Currently, the vast number of patients visiting Emergency Departments and the staff shortages that often afflict these departments make ad-hoc data collection for research purposes unattainable. The only way to fill the gap between the need for clinical research and the availability of robust data is to directly extract such data from the Electronic Health Records (EHRs), avoiding dedicated data collection. Nonetheless, obtaining consistent data from EHRs is a complex task.

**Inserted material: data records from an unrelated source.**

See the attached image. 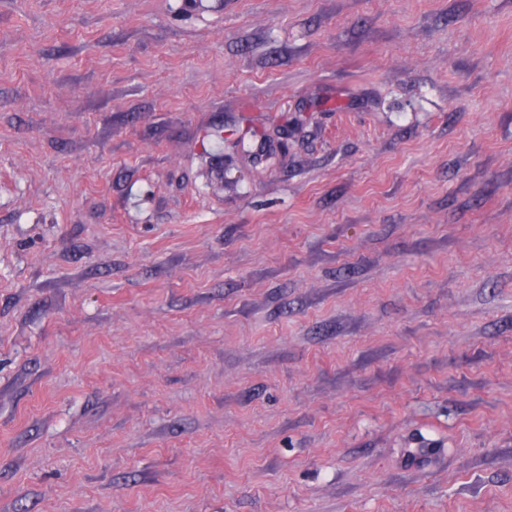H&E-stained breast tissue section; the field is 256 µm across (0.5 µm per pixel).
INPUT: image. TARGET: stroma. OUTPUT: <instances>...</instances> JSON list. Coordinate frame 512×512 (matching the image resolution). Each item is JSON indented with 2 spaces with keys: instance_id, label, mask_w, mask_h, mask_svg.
<instances>
[{
  "instance_id": "35a3bbf8",
  "label": "stroma",
  "mask_w": 512,
  "mask_h": 512,
  "mask_svg": "<svg viewBox=\"0 0 512 512\" xmlns=\"http://www.w3.org/2000/svg\"><path fill=\"white\" fill-rule=\"evenodd\" d=\"M0 512H512V0H0Z\"/></svg>"
}]
</instances>
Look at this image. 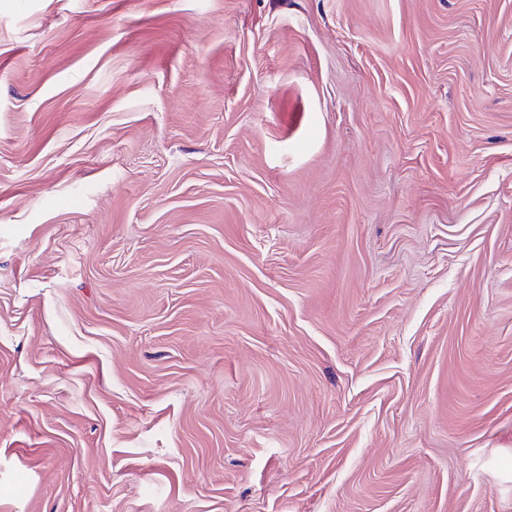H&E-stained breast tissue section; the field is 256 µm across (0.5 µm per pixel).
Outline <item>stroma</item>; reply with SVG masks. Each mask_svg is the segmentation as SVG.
Wrapping results in <instances>:
<instances>
[{
    "label": "stroma",
    "mask_w": 512,
    "mask_h": 512,
    "mask_svg": "<svg viewBox=\"0 0 512 512\" xmlns=\"http://www.w3.org/2000/svg\"><path fill=\"white\" fill-rule=\"evenodd\" d=\"M0 512H512V0H0Z\"/></svg>",
    "instance_id": "35a3bbf8"
}]
</instances>
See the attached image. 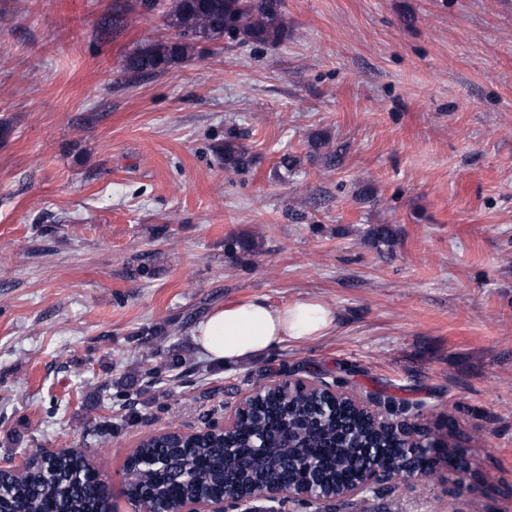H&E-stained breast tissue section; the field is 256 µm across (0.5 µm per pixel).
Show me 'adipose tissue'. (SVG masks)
<instances>
[{
  "instance_id": "obj_1",
  "label": "adipose tissue",
  "mask_w": 512,
  "mask_h": 512,
  "mask_svg": "<svg viewBox=\"0 0 512 512\" xmlns=\"http://www.w3.org/2000/svg\"><path fill=\"white\" fill-rule=\"evenodd\" d=\"M336 313L323 301L303 298L281 307L253 297L215 308L195 329L208 359L237 364L295 340L328 335Z\"/></svg>"
}]
</instances>
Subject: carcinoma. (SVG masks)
Here are the masks:
<instances>
[{"instance_id":"carcinoma-1","label":"carcinoma","mask_w":512,"mask_h":512,"mask_svg":"<svg viewBox=\"0 0 512 512\" xmlns=\"http://www.w3.org/2000/svg\"><path fill=\"white\" fill-rule=\"evenodd\" d=\"M151 11L159 0H116L112 22L138 7ZM176 37L156 41L127 57L124 68L155 74L190 60L201 42L276 45L285 36L282 0H172L163 12ZM252 159L242 146L224 145V168L238 173ZM368 448H383L392 457L402 449L397 435L376 429L342 410H323L309 395H267L227 440L146 438L137 449V477L126 486L130 500L156 503L217 495L224 481L265 486L297 477V461L320 462V480L333 492L350 478ZM247 467H238L239 458ZM53 473L27 469L0 480V512H112V492L86 465L82 454L64 449Z\"/></svg>"}]
</instances>
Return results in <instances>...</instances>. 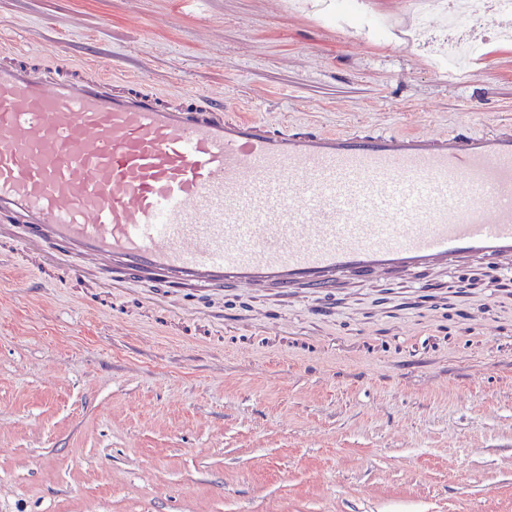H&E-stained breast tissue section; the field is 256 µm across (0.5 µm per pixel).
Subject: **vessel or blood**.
I'll return each instance as SVG.
<instances>
[{"label":"vessel or blood","mask_w":512,"mask_h":512,"mask_svg":"<svg viewBox=\"0 0 512 512\" xmlns=\"http://www.w3.org/2000/svg\"><path fill=\"white\" fill-rule=\"evenodd\" d=\"M22 277L330 293L476 258L512 264V125L460 133L274 123L0 39V244Z\"/></svg>","instance_id":"obj_1"}]
</instances>
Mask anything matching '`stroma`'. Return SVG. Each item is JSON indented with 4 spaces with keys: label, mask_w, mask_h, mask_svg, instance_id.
I'll list each match as a JSON object with an SVG mask.
<instances>
[{
    "label": "stroma",
    "mask_w": 512,
    "mask_h": 512,
    "mask_svg": "<svg viewBox=\"0 0 512 512\" xmlns=\"http://www.w3.org/2000/svg\"><path fill=\"white\" fill-rule=\"evenodd\" d=\"M410 8L361 0L358 28L307 0H0V32L326 130L512 122L493 18L469 28L484 61L451 84L458 31L380 34ZM424 278L285 303L228 290L207 305L215 333L155 325L145 283L89 318L75 282L40 303L0 268V512H512V272ZM264 309L305 342L262 344Z\"/></svg>",
    "instance_id": "1"
}]
</instances>
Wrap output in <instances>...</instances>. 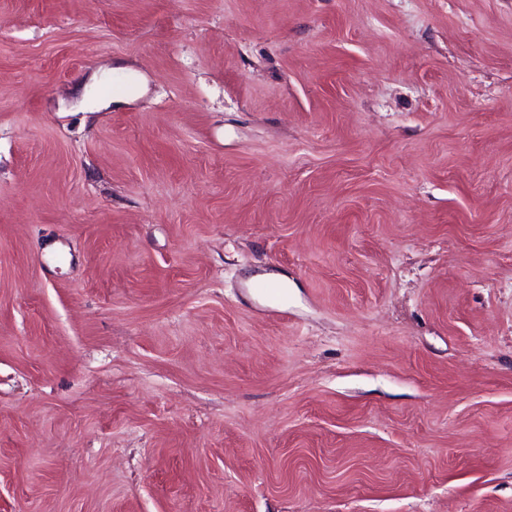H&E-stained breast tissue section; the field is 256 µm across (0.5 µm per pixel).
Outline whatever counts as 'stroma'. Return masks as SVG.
Instances as JSON below:
<instances>
[{
  "label": "stroma",
  "mask_w": 512,
  "mask_h": 512,
  "mask_svg": "<svg viewBox=\"0 0 512 512\" xmlns=\"http://www.w3.org/2000/svg\"><path fill=\"white\" fill-rule=\"evenodd\" d=\"M0 512H512V0H0Z\"/></svg>",
  "instance_id": "obj_1"
}]
</instances>
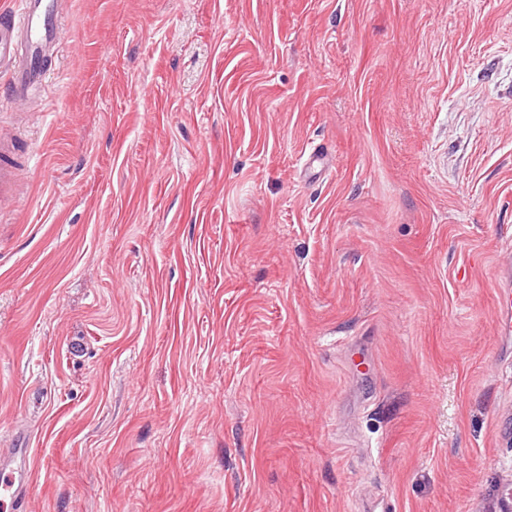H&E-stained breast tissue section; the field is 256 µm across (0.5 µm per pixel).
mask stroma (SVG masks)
Segmentation results:
<instances>
[{
	"label": "stroma",
	"instance_id": "stroma-1",
	"mask_svg": "<svg viewBox=\"0 0 512 512\" xmlns=\"http://www.w3.org/2000/svg\"><path fill=\"white\" fill-rule=\"evenodd\" d=\"M59 18L48 83L0 111V448L30 450L24 512H491L512 0Z\"/></svg>",
	"mask_w": 512,
	"mask_h": 512
}]
</instances>
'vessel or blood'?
<instances>
[{
	"label": "vessel or blood",
	"mask_w": 512,
	"mask_h": 512,
	"mask_svg": "<svg viewBox=\"0 0 512 512\" xmlns=\"http://www.w3.org/2000/svg\"><path fill=\"white\" fill-rule=\"evenodd\" d=\"M59 0H10L6 23H0V72L8 76L13 103L28 102L31 90L43 85L44 57L57 47ZM31 468L23 451H0V489L6 490L11 512H20Z\"/></svg>",
	"instance_id": "1"
}]
</instances>
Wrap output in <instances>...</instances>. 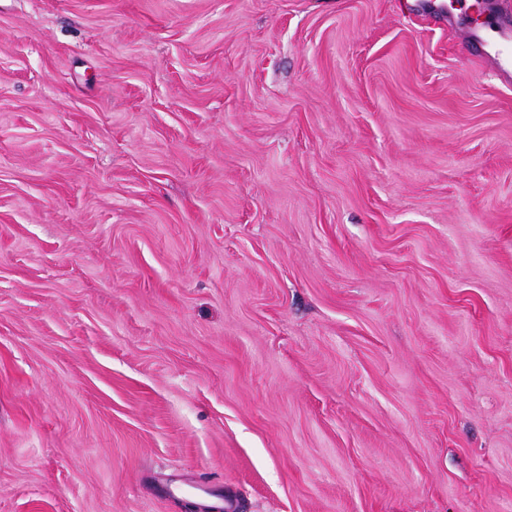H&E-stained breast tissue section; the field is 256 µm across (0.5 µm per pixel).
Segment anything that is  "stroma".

While a small part of the data registered in EHRs is structured (such as lab test results and vital parameters), most of the useful information on patients' conditions is variably contained in free text (e.g. presence of signs and symptoms, suspected and confirmed diagnosis, anamnesis, etc.).

To tackle this challenge eCREAM aims to: 1) develop new technical solutions to extract reliable clinical information from structured and unstructured data contained in different electronic patient files; 2) FAIRify (i.e. making data Findable, Accessible, Interoperable, and Reusable) the established databases for clinicians, researchers, health policymakers and citizens while respecting the European and national legislations; 3) pilot the exploitation of the established databases in two relevant use cases: i) assessment of Emergency Department propensity to hospitalise a patient, and ii) development of a dashboard to be used by citizens and policymakers to improve the quality of care in Emergency Departments.

ECRIN will contribute to the eCREAM project with its data management expertise and ELSI knowledge to help develop a FAIRification strategy while taking into consideration the sensitivity of the data.